Numberless were the instances which our verger heard in his kitchen of
the supernatural skill of this cunning man; and whilst Mr. Hill ate his
snack with his wonted gravity, he revolved great designs in his secret
soul. Mrs. Hill was surprised, several times during dinner, to see her
consort put down his knife and fork, and meditate. "Gracious me, Mr.
Hill! what can have happened to you this day? What can you be thinking
of, Mr. Hill, that can make you forget what you have upon your plate?"

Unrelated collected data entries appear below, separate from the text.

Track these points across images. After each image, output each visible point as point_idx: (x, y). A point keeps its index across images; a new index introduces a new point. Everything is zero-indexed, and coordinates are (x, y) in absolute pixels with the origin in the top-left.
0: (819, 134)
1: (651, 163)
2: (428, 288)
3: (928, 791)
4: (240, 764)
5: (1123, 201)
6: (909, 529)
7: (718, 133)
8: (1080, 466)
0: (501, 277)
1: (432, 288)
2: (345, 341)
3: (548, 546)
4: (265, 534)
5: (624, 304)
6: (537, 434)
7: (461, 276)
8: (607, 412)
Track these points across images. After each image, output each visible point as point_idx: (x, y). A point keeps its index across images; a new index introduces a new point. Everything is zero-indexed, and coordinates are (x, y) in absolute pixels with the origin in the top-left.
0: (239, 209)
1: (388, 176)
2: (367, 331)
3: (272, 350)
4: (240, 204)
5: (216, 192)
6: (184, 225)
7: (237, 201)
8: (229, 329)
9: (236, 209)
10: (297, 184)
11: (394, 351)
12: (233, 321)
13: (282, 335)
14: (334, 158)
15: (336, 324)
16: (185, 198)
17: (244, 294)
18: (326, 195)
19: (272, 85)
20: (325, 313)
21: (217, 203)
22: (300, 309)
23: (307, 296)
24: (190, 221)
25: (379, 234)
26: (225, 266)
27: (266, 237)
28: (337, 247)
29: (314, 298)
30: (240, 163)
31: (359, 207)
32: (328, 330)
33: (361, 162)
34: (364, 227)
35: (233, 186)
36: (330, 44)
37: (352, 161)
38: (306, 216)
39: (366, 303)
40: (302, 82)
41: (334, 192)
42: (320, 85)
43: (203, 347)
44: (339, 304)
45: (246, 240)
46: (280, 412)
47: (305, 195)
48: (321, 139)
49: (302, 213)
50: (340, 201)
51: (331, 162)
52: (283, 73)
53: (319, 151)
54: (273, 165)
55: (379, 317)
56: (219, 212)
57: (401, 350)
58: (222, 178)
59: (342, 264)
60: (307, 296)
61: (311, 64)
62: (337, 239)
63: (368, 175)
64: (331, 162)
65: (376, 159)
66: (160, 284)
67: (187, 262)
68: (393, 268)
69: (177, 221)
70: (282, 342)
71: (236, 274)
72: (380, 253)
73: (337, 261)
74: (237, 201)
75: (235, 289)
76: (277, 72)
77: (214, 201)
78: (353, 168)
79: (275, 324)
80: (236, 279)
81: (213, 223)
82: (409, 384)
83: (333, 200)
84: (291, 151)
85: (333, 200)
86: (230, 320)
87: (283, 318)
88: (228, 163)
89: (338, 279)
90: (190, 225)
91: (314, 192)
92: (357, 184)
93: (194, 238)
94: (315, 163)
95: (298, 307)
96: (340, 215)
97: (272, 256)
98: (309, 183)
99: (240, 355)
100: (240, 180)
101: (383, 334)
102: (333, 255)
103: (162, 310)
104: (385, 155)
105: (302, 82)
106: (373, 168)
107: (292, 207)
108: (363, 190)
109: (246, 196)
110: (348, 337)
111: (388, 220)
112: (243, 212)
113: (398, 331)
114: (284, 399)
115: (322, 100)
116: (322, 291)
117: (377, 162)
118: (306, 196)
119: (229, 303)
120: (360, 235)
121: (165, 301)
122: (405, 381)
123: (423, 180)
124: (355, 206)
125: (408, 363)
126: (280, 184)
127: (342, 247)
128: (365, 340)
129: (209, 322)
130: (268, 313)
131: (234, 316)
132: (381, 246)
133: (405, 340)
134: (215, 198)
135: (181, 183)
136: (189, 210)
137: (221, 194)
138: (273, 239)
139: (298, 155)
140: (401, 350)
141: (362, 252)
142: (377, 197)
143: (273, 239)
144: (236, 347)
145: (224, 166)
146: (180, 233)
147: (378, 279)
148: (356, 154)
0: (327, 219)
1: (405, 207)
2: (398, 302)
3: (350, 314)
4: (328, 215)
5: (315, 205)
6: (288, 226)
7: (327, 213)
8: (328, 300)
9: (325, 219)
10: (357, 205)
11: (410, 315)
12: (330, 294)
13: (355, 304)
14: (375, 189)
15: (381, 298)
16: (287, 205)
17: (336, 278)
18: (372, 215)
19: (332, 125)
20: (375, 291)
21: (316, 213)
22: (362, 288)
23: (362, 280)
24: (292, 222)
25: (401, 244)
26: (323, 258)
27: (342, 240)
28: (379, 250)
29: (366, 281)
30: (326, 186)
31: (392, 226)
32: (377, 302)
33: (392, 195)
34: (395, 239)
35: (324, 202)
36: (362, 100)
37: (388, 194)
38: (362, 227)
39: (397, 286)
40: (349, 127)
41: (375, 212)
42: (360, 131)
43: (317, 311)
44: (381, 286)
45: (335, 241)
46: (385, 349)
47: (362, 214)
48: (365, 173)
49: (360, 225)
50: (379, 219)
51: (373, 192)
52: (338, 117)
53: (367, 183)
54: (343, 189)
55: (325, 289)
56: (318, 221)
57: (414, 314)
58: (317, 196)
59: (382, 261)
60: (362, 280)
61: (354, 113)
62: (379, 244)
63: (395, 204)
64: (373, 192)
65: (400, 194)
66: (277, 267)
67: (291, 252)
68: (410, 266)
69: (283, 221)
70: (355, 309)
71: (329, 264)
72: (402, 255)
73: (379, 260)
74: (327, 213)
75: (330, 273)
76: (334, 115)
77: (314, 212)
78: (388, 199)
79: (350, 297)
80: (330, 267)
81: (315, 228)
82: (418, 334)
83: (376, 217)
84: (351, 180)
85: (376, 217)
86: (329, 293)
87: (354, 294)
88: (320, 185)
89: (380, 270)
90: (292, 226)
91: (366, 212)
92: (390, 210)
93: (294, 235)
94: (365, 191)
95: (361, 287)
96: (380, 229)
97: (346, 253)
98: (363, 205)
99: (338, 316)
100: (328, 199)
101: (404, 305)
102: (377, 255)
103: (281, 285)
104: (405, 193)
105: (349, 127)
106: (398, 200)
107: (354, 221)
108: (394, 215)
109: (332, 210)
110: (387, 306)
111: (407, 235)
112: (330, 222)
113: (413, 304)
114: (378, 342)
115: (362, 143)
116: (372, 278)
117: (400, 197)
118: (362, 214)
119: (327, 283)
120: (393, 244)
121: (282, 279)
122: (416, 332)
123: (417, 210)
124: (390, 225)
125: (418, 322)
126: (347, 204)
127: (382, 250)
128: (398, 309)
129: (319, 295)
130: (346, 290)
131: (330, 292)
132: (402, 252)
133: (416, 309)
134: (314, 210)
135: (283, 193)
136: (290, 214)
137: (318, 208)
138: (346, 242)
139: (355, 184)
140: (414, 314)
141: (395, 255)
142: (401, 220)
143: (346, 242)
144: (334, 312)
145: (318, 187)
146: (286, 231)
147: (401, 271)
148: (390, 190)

"Mrs. Hill," replied the thoughtful verger, "our grandmother Eve had too
much curiosity; and we all know it did not lead to good. What I am
thinking of will be known to you in due time, but not now, Mrs. Hill;
therefore, pray, no questions, or teasing, or pumping. What I think, I
think; what I say, I say; what I know, I know; and that is enough for you
to know at present: only this, Phoebe, you did very well not to put on
the Limerick gloves, child. What I know, I know. Things will turn out
just as I said from the first. What I say, I say; and what I think, I
think; and this is enough for you to know at present."
Having finished dinner with this solemn speech, Mr. Hill settled himself
in his arm-chair, to take his after-dinner's nap: and he dreamed of
blowing up cathedrals, and of oak bark floating upon the waters; and the
cathedral was, he thought, blown up by a man dressed in a pair of woman's
Limerick gloves, and the oak bark turned into mutton steaks, after which
his great dog Jowler was swimming; when, all on a sudden, as he was going
to beat Jowler for eating the bark transformed into mutton steaks, Jowler
became Bampfylde the Second, king of the gipsies; and putting a horse-
whip with a silver handle into Hill's hand, commanded him three times, in
a voice as loud as the town-crier's, to have O'Neill whipped through the
market-place of Hereford: but just as he was going to the window to see
this whipping, his wig fell off, and he awoke.